Benjamin : Pour vrai, il y a vraiment de beaux commerces comme le Montréal Plaza qui est juste vraiment un bon restaurant où j’ai beaucoup de plaisir à aller. Le Snowbird Tiki Bar, pour moi, c’est vraiment un endroit qui va perdurer et devenir un endroit mythique à Montréal. On est très amis aussi avec les propriétaires de Chez Ernest (Justine Chevalier Martineau et Renaud Marchal qui était ancien gérant de la Ninkasi Simple Malt précédemment), on est très amis avec eux, on va les voir et ils viennent nous voir! On aime aussi beaucoup le Bistro Beaufort qui a ouvert il n’y a pas si longtemps, belle cuisine bien le fun! Bien aussi, l’épicerie Conserva que tout le monde connait. Si on doit parler d’autre chose que les bars et restaurants, on choisirait JACO UOMO, Gamache Tailleur aussi. La Queue de Cochon aussi, immanquable, ça fait 20 ans qu’ils sont là et ils ont traversé pleins d’époques sur la Plaza. C’est eux qui nous fournissent en pâtés, rillettes et charcuterie, on essaye de se fournir au maximum au niveau local.
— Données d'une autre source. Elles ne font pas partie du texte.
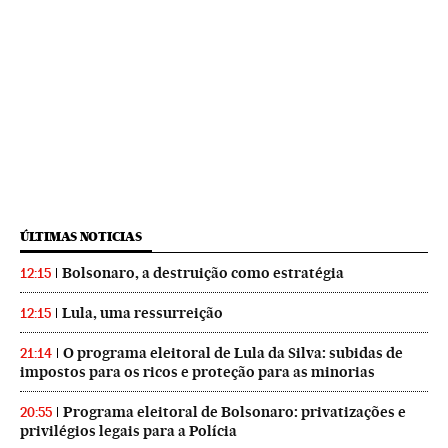
ÚLTIMAS NOTICIAS
Bolsonaro, a destruição como estratégia
12:15
Lula, uma ressurreição
12:15
O programa eleitoral de Lula da Silva: subidas de
21:14
impostos para os ricos e proteção para as minorias
Programa eleitoral de Bolsonaro: privatizações e
20:55
privilégios legais para a Polícia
Est-ce que c’est fréquent ce genre de collaborations au niveau local?
On essaye le plus possible, ce n’est pas tout le temps faisable. La Queue de cochon déjà, on achète notre pain chez Automne Boulangerie (qui n’est pas sur la Plaza, mais pas si loin).
Si vous deviez recommander un produit de votre commerce, lequel serait-il?
Je dirais un gin québécois de dégustation avec un petit chaser, quelque chose de très simple. On a 22 gins du Québec au Nestor! Venez les découvrir!